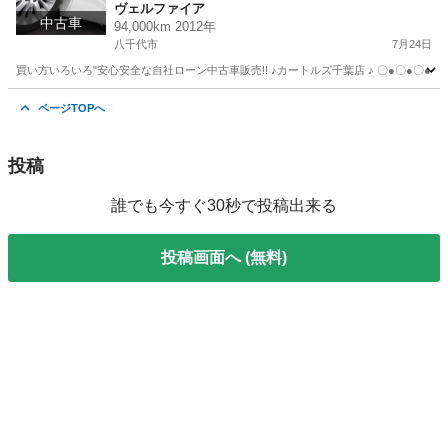
ヴェルファイア
中古車
94,000km 2012年
八千代市
7月24日
買い方いろいろ"安心安全な自社ローン中古車販売!! ♪カートルズ千葉店 ♪ 〇●〇●〇● LINEで簡単
千葉
八千代市
ヴェルファイア
カートルズ
ページTOPへ
投稿
誰でも今すぐ30秒で投稿出来る
投稿画面へ (無料)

How to complete this task – Give the records again exactly as they stand, so that only the pictures are missing.

Reply –
ヴェルファイア
中古車
94,000km 2012年
八千代市
7月24日
買い方いろいろ"安心安全な自社ローン中古車販売!! ♪カートルズ千葉店 ♪ 〇●〇●〇● LINEで簡単
千葉
八千代市
ヴェルファイア
カートルズ
ページTOPへ
投稿
誰でも今すぐ30秒で投稿出来る
投稿画面へ (無料)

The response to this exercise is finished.